Andrew “the Black Rebel” Duncomb is the African-American man making headlines for organizing a group of Confederate flag-bearers to greet President Obama as his motorcade passed through Durant, Oklahoma, on Wednesday.
Obama is visiting Oklahoma for a series of events, including the first-ever visit by a sitting president to a federal prison. He has previously denounced the flag as a symbol of hate, though he says it “belongs in a museum” as part of our nation’s history. He recently applauded South Carolina’s decision to remove the flag from its statehouse grounds on Twitter.
South Carolina taking down the confederate flag – a signal of good will and healing, and a meaningful step towards a better future.

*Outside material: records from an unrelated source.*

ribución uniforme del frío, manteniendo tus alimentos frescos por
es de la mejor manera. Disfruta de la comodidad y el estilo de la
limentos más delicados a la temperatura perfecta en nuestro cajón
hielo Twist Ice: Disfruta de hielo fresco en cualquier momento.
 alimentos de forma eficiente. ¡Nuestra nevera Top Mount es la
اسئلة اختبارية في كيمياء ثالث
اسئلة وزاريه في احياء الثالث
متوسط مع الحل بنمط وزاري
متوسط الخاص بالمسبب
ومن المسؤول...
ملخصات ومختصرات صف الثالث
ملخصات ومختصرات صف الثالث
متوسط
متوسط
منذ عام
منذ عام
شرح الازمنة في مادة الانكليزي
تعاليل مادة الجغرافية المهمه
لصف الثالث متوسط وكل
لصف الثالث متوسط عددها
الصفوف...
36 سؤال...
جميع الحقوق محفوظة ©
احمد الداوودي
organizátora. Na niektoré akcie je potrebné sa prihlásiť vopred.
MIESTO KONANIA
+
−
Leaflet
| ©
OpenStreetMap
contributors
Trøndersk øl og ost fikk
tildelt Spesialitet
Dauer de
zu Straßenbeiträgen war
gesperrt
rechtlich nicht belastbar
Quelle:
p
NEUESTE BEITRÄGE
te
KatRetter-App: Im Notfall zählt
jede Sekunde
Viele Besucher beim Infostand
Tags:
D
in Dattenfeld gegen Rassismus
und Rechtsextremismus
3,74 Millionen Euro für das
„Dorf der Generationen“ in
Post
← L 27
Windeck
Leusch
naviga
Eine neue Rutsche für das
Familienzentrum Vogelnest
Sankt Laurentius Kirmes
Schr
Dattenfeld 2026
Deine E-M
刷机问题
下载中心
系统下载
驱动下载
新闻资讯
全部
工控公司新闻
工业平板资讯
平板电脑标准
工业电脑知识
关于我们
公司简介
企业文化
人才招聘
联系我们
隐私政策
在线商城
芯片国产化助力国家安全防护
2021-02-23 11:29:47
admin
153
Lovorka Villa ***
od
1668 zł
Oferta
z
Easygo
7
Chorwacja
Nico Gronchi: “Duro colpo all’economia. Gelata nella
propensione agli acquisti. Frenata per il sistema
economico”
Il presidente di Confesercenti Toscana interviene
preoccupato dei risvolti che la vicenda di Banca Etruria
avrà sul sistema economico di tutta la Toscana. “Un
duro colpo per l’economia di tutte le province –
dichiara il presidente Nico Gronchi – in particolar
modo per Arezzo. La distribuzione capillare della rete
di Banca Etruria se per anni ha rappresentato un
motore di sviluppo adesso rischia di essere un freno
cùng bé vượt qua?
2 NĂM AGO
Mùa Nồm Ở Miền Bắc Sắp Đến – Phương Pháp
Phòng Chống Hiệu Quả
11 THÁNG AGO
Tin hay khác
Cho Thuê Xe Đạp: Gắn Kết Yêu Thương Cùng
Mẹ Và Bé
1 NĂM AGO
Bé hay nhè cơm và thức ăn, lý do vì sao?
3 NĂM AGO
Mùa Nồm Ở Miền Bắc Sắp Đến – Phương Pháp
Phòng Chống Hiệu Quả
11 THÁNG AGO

— President Obama (@POTUS44) July 10, 2015
His opinion is predictably not shared by the small gadfly group, who cling to the flag as a symbol of “heritage, not hate.” Duncomb says those who take umbrage with the image of Confederate flag are missing the bigger picture.
“They’re blaming the racist problems on the flag and not on the real problems of America. Through the race lies the people who carry and harbor the hate inside,” Duncomb told KFOR News. “Again, look at these people, they all followed the black guy out here. Do you think that any of them are racists?”
As a black man vying for the Confederate flag, Duncomb holds a position so unusual that a woman named Kiana Smith called him out for it while he was being interviewed by KFOR: “Sir, I’m letting you know that this flag right here represents hate[…] Please do not be fooled and brainwashed by the misconceptions that flag in the south was about slavery.”